(PROBLEM TO SOLVE)
Print exactly what appears from the line containing "text: Database must" through the final line of the data below, pictures excluded.

(Web document revisions)
++++
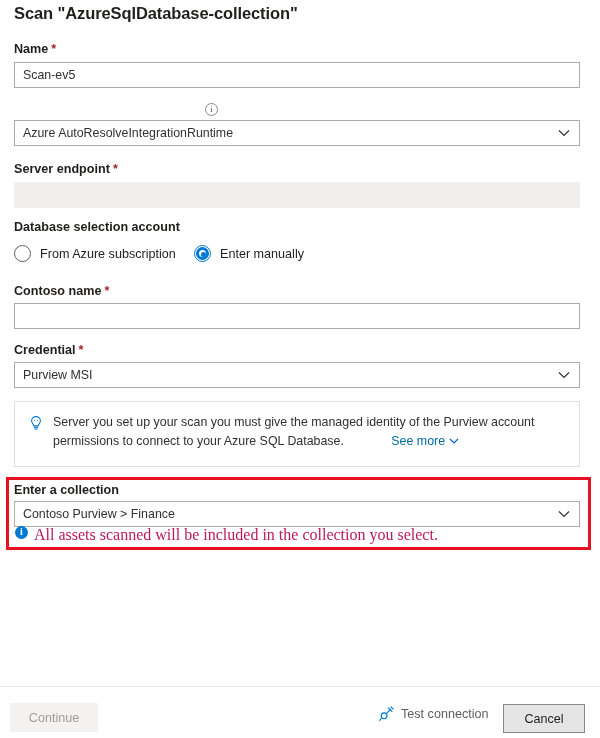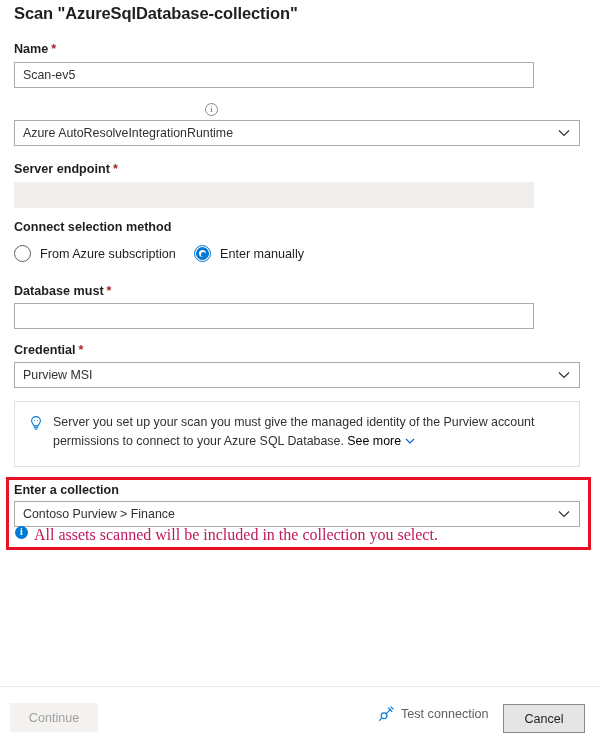"Scan-ev5" .txtbox { width: 520px -> 566px }
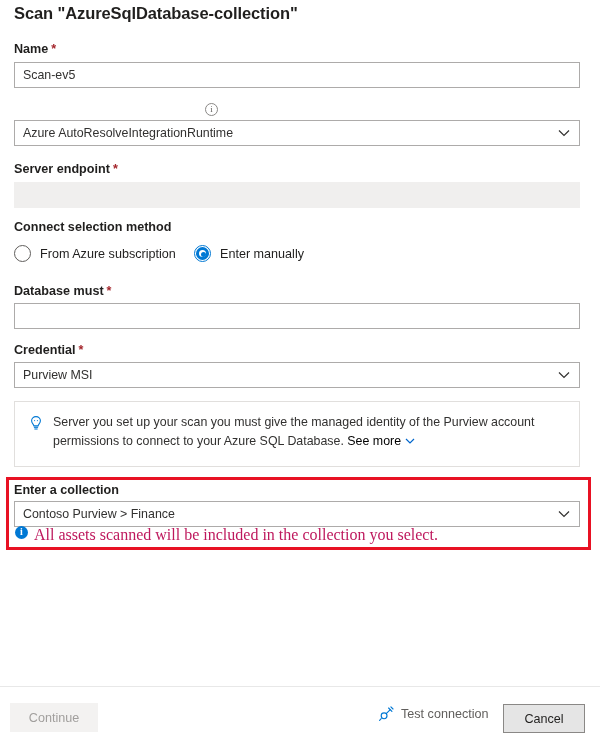"Connect selection method" span { text: Connect selection method -> Database selection account }
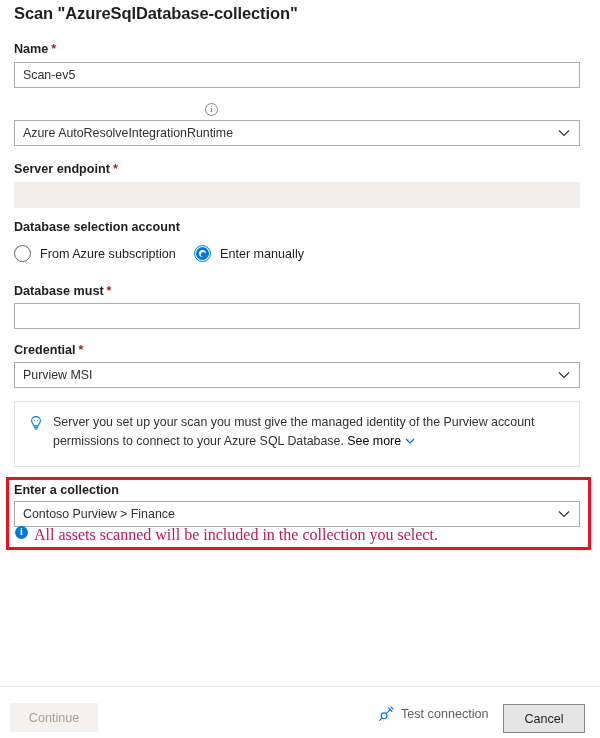"Database must" span { text: Database must -> Contoso name }
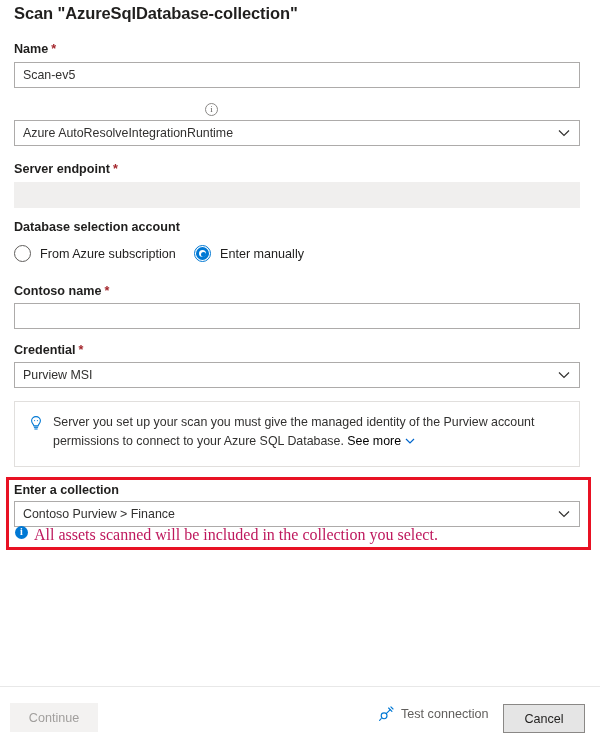"See more" .link { color: #000000 -> #0369a1; margin-left: none -> 44px }
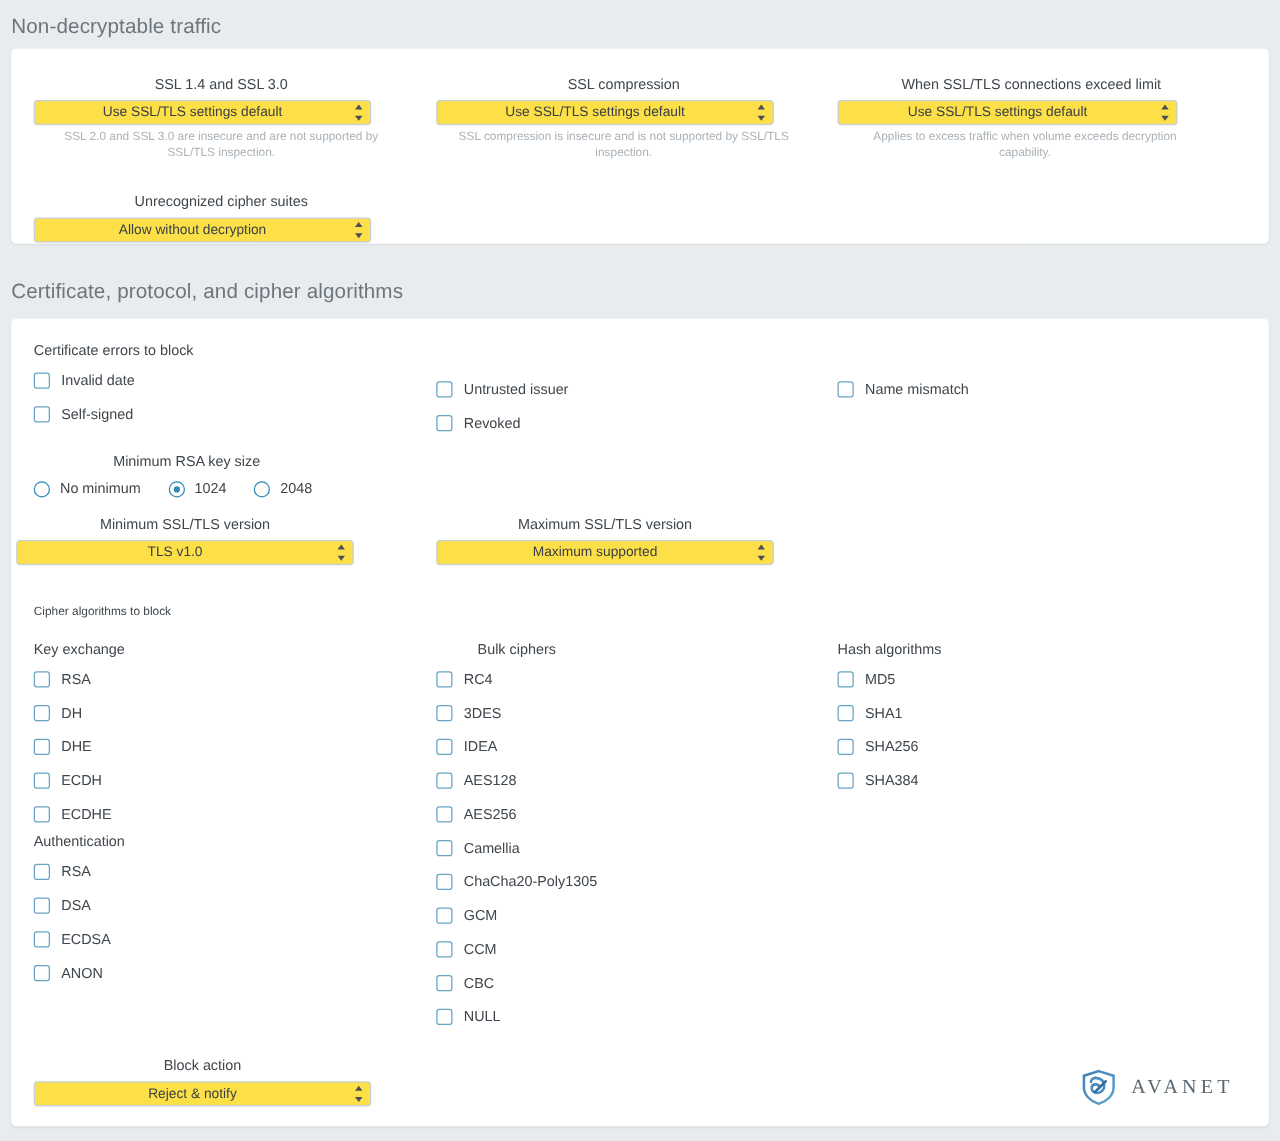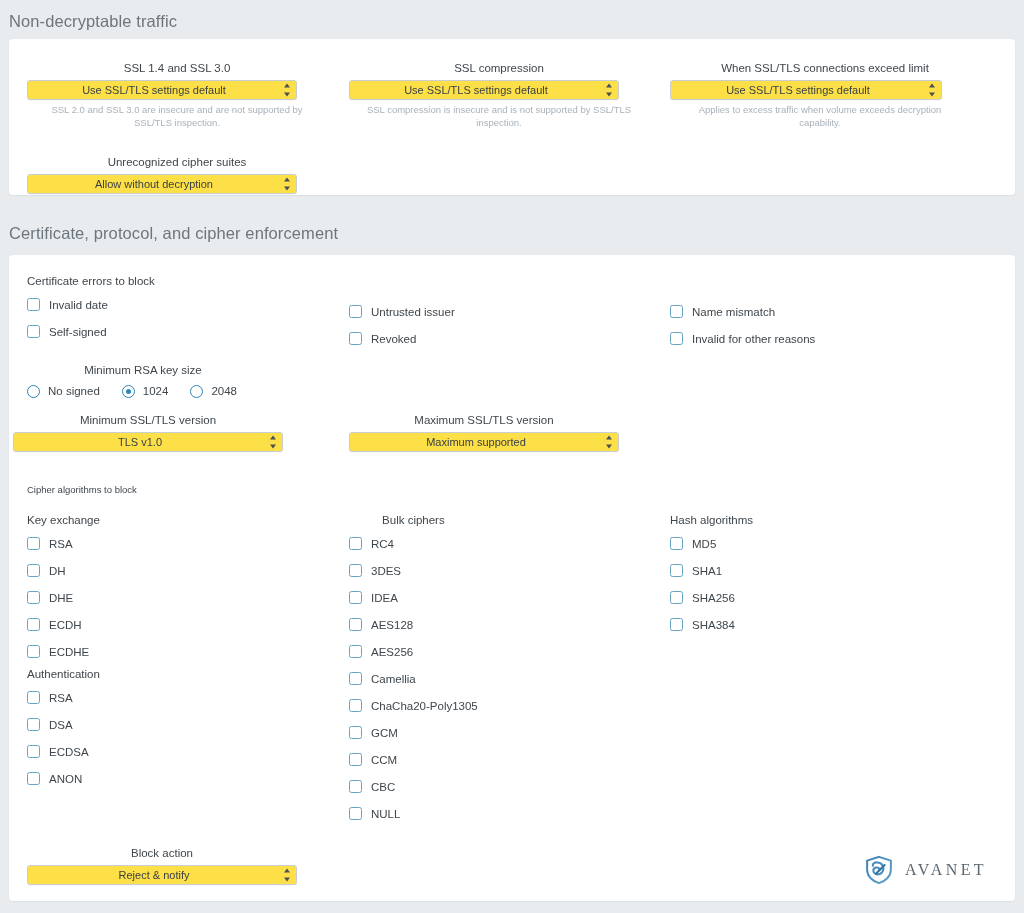"Certificate, protocol, and cipher" div.section-title { text: enforcement -> algorithms }
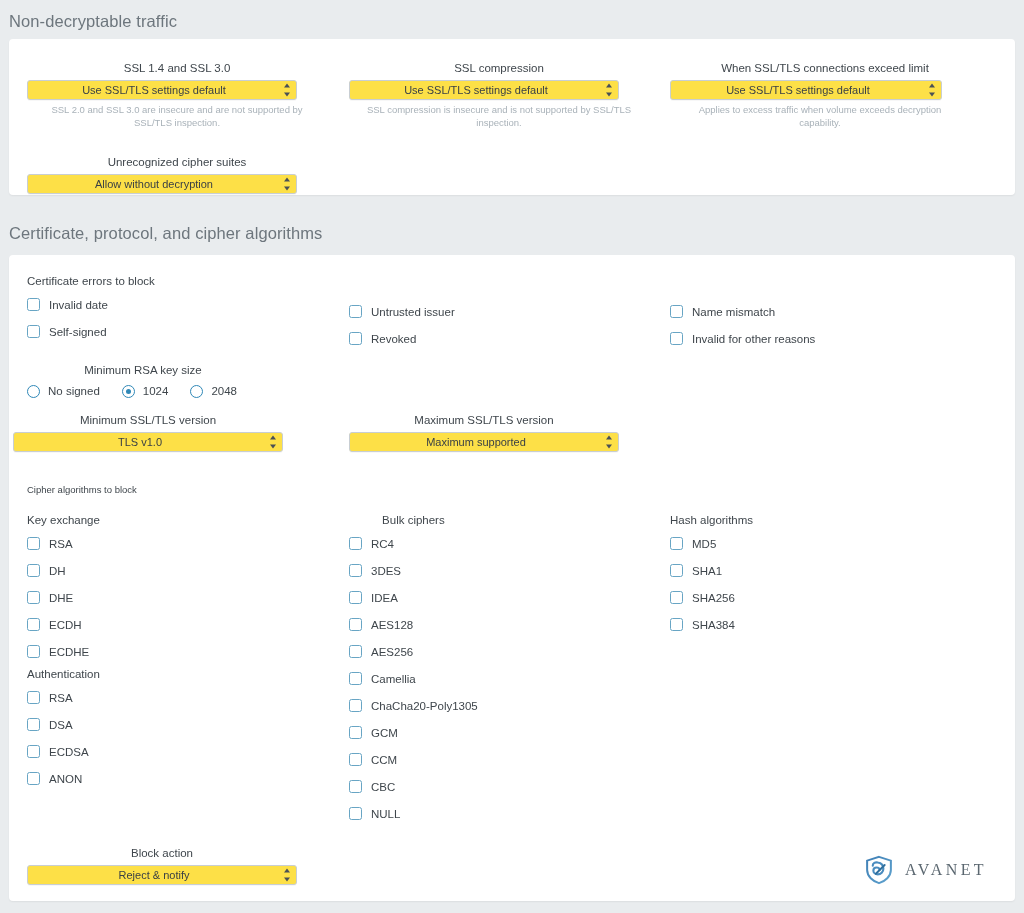"Invalid for other reasons" div.cb-row { html: <div> <span></span> <span>Invalid for other reasons</span> </div> -> none }
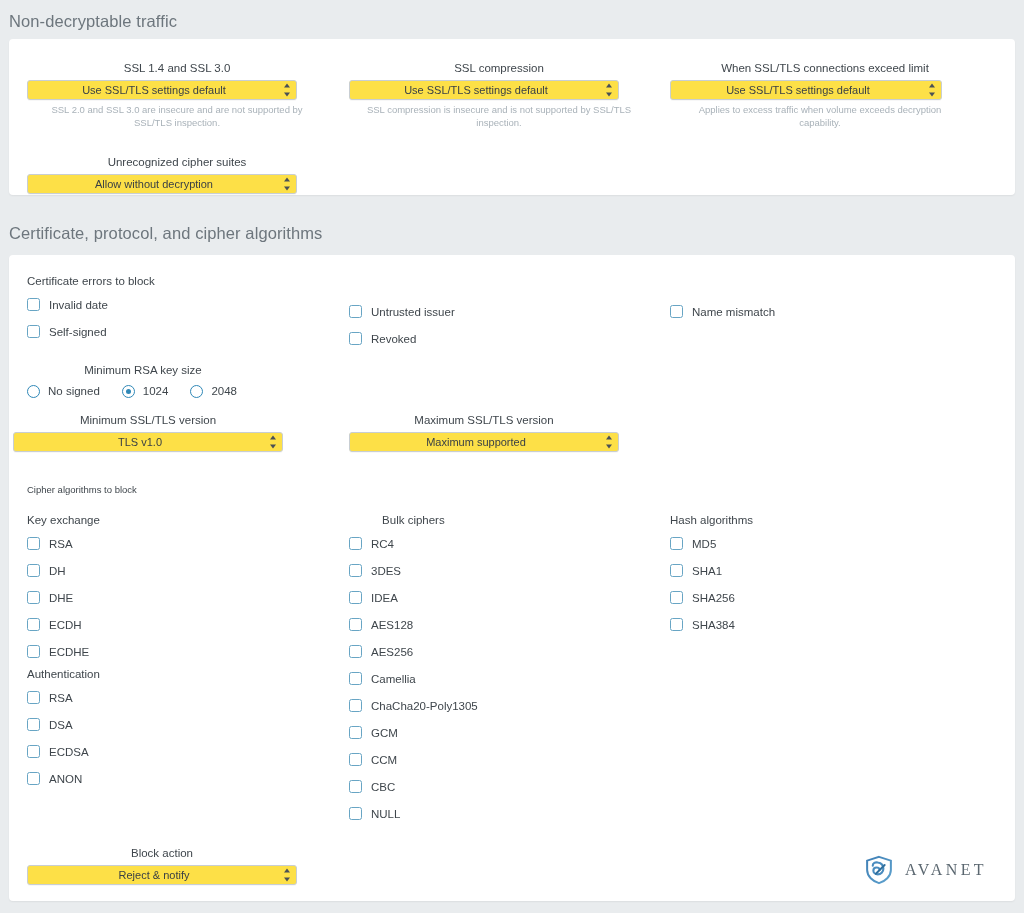"No signed" span.rb-label { text: signed -> minimum }
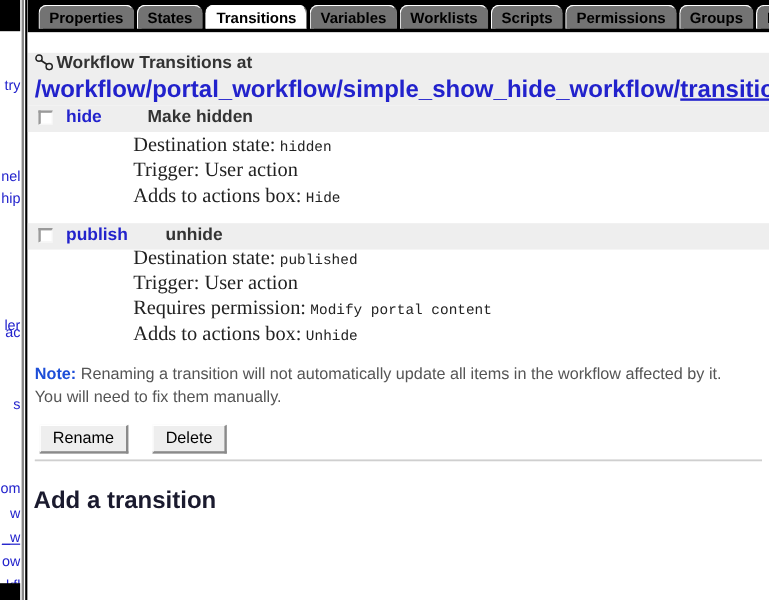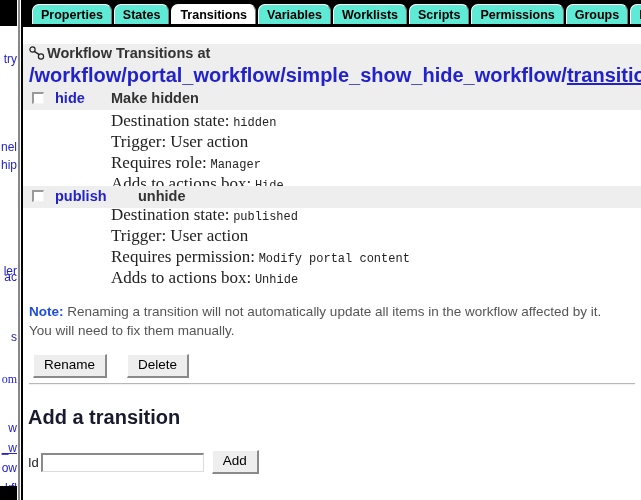"Properties" .tab { background: #5eead4 -> #737373 }
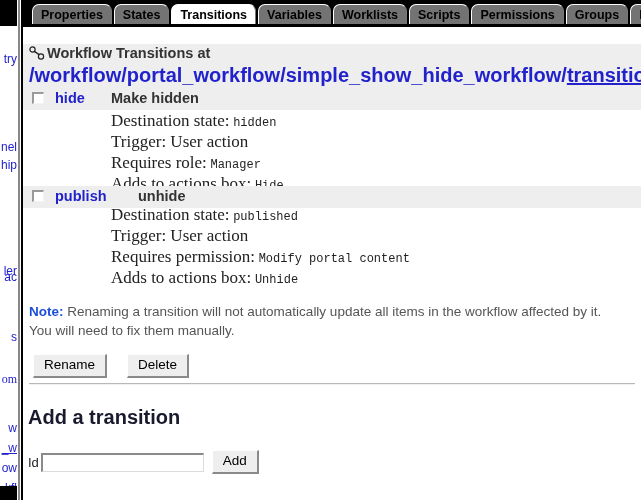"try" div.strip-frag { top: 52px -> 64px }
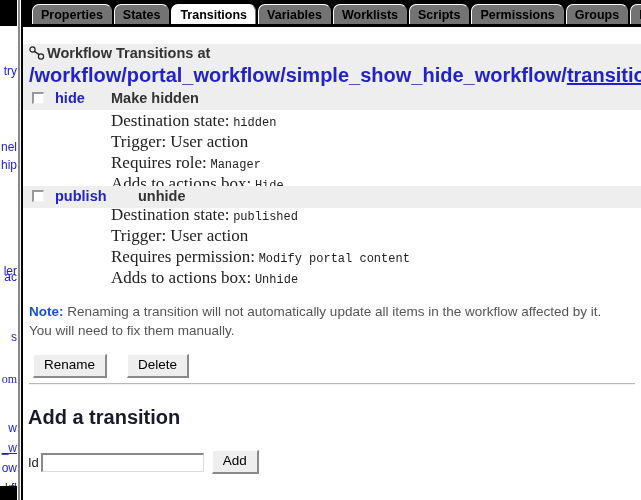"Make hidden" div.ttitle { left: 88px -> 100px }
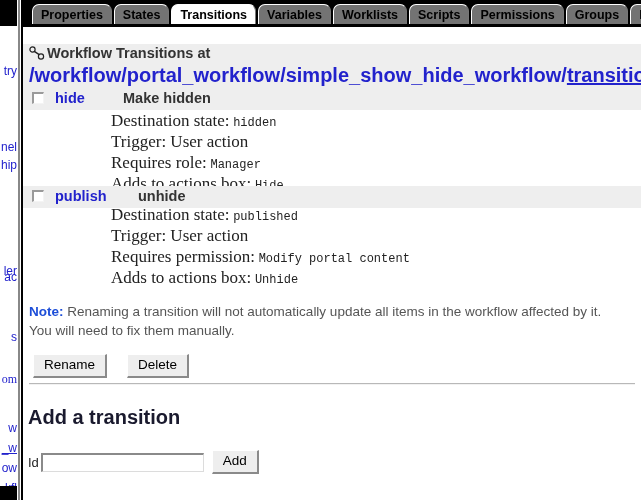"Requires role: Manager" div.row { html: <div><span>Requires role:</span> <span>Manager</span></div> -> none }
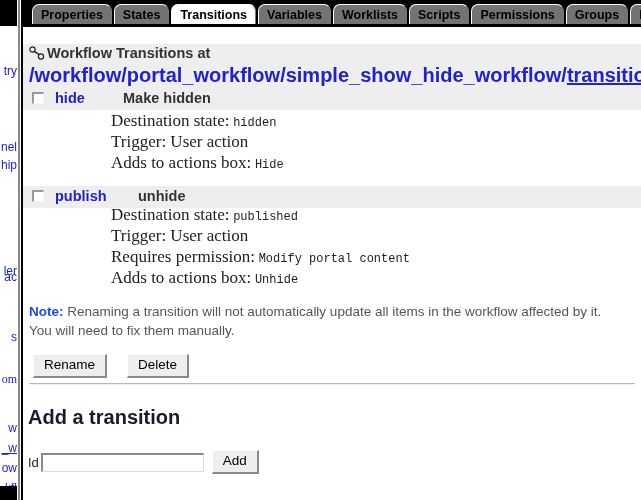"om" div.strip-frag { font-family: Liberation Serif, serif -> none; top: 372px -> 400px }
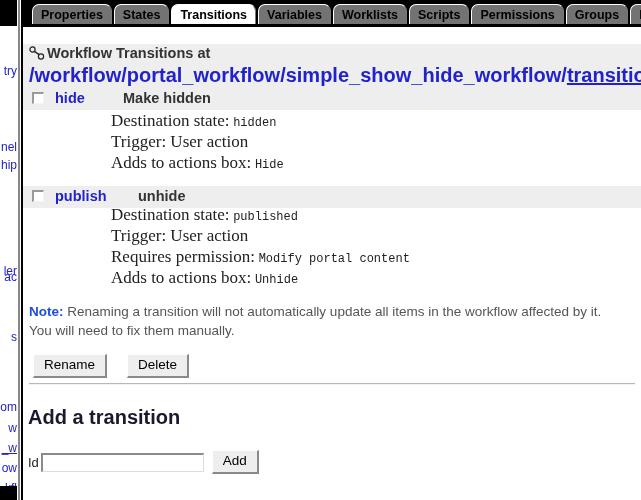"Id Add" div { html: <div> <span>Id</span><input><span>Add</span> </div> -> none }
++++
(TASK RESULT)
"Database must" span { text: Database must -> Contoso name }
"See more" .link { color: #000000 -> #0369a1; margin-left: none -> 44px }
"Certificate, protocol, and cipher" div.section-title { text: enforcement -> algorithms }
"Invalid for other reasons" div.cb-row { html: <div> <span></span> <span>Invalid for other reasons</span> </div> -> none }
"No signed" span.rb-label { text: signed -> minimum }
"Properties" .tab { background: #5eead4 -> #737373 }
"try" div.strip-frag { top: 52px -> 64px }
"Make hidden" div.ttitle { left: 88px -> 100px }
"Requires role: Manager" div.row { html: <div><span>Requires role:</span> <span>Manager</span></div> -> none }
"om" div.strip-frag { font-family: Liberation Serif, serif -> none; top: 372px -> 400px }
"Id Add" div { html: <div> <span>Id</span><input><span>Add</span> </div> -> none }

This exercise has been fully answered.